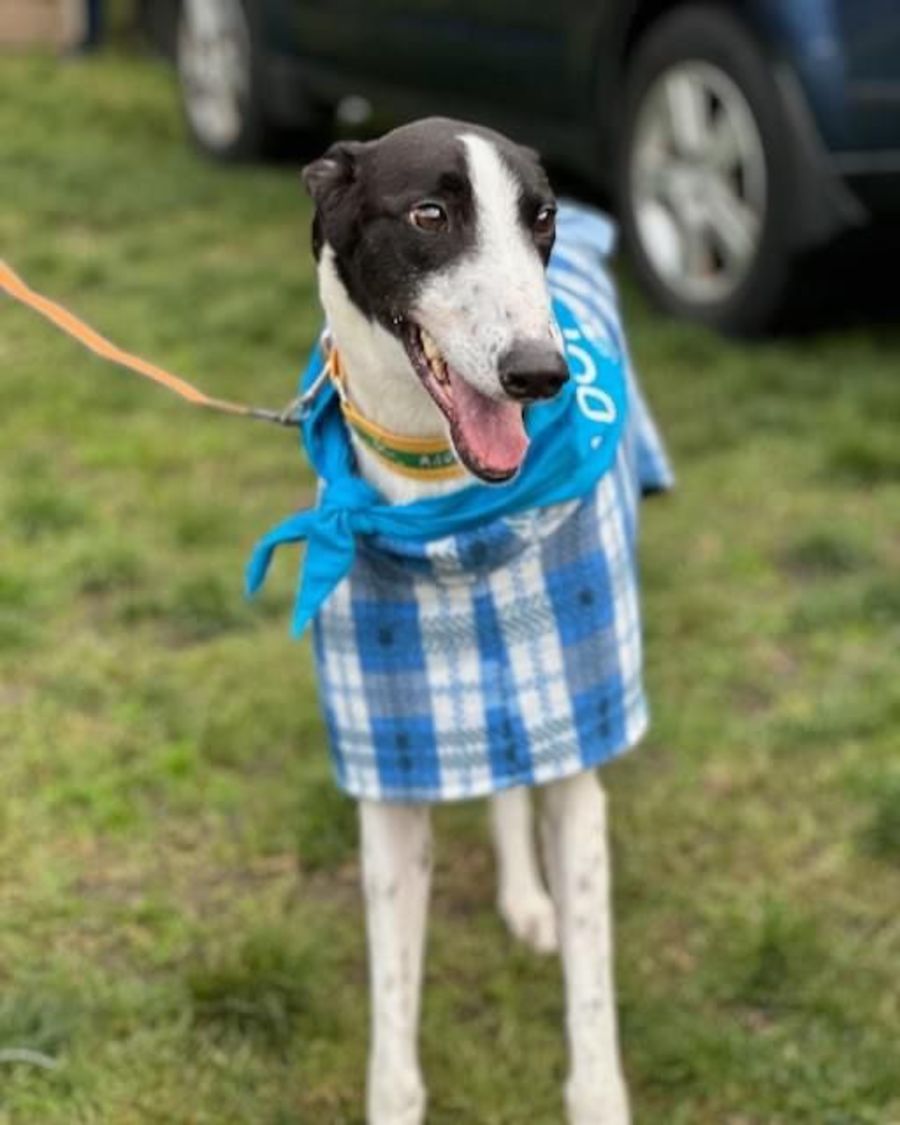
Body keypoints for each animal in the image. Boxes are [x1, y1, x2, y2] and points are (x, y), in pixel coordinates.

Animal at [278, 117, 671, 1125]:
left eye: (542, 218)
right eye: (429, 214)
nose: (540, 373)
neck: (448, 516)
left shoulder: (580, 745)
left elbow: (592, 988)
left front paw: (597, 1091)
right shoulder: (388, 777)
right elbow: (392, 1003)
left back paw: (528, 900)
-----
> Assignment
Produce an exact copy of each line of data, skipping embedded images.

> Solved exercise
Body keypoints for each animal in the image. Boxes are [x1, y1, x2, y2] and points are (x, y), in pixel coordinates.

Animal at [278, 117, 671, 1125]:
left eye: (542, 218)
right eye: (429, 214)
nose: (540, 373)
neck: (448, 516)
left shoulder: (580, 745)
left elbow: (592, 988)
left front paw: (597, 1091)
right shoulder: (388, 777)
right elbow: (392, 1003)
left back paw: (528, 900)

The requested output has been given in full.